What is required -> Copy the stretch of the items from the line containing "### Security" through the line containing "https://mobcop.aoc.army.pentagon.mil/" word for word, both ends included, and give nothing more.

[Material for the task — start]

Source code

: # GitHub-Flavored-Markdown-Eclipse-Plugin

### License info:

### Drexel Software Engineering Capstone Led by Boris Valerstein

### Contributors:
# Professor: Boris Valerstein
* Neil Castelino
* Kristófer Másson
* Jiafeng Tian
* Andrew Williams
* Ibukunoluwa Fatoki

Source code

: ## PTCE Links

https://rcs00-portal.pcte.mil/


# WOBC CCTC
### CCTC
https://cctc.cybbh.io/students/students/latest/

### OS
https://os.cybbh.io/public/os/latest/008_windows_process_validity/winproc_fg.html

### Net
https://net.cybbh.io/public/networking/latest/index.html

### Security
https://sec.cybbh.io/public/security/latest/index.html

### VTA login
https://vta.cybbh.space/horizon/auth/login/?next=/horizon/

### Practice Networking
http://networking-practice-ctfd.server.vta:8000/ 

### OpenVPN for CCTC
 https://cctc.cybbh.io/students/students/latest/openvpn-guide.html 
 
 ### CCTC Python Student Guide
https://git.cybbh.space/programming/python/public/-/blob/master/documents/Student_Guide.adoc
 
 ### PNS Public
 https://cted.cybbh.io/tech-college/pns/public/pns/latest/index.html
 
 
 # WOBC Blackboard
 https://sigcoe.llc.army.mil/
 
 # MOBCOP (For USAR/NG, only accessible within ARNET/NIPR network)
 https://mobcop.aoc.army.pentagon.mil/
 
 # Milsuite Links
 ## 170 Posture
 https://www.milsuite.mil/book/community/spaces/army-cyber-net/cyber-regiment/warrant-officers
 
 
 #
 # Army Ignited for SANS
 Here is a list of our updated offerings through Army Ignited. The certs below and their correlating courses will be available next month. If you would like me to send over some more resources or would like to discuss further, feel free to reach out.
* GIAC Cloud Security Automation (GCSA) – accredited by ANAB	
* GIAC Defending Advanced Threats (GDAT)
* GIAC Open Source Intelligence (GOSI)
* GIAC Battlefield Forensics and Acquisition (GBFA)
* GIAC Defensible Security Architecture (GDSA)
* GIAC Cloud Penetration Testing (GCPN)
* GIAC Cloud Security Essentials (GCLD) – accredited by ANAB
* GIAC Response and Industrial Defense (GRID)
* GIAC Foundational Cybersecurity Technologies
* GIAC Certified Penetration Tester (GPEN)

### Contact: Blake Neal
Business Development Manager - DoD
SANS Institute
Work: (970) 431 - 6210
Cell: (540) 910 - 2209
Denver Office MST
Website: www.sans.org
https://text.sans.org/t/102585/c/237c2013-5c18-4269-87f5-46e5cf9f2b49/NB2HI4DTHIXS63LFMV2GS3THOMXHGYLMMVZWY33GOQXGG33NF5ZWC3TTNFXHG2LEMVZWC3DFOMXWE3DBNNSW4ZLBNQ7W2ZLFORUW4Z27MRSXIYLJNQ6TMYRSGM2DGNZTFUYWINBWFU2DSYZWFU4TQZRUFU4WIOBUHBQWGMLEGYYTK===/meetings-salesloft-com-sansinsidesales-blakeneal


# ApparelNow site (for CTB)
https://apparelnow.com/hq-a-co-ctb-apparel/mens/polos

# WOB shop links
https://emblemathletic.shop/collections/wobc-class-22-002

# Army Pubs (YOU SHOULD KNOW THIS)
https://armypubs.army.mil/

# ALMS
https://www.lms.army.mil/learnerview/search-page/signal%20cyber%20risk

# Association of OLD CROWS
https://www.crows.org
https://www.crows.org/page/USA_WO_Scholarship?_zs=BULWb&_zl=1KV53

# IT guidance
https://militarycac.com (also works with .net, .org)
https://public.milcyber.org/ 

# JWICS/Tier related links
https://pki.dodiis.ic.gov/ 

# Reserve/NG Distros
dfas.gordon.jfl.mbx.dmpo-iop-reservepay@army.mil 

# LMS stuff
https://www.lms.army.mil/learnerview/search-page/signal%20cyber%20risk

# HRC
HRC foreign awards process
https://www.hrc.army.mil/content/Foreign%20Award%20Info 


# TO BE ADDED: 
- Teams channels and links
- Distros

[Material for the task — finish]

Answer area ->
### Security
https://sec.cybbh.io/public/security/latest/index.html

### VTA login
https://vta.cybbh.space/horizon/auth/login/?next=/horizon/

### Practice Networking
http://networking-practice-ctfd.server.vta:8000/ 

### OpenVPN for CCTC
 https://cctc.cybbh.io/students/students/latest/openvpn-guide.html 
 
 ### CCTC Python Student Guide
https://git.cybbh.space/programming/python/public/-/blob/master/documents/Student_Guide.adoc
 
 ### PNS Public
 https://cted.cybbh.io/tech-college/pns/public/pns/latest/index.html
 
 
 # WOBC Blackboard
 https://sigcoe.llc.army.mil/
 
 # MOBCOP (For USAR/NG, only accessible within ARNET/NIPR network)
 https://mobcop.aoc.army.pentagon.mil/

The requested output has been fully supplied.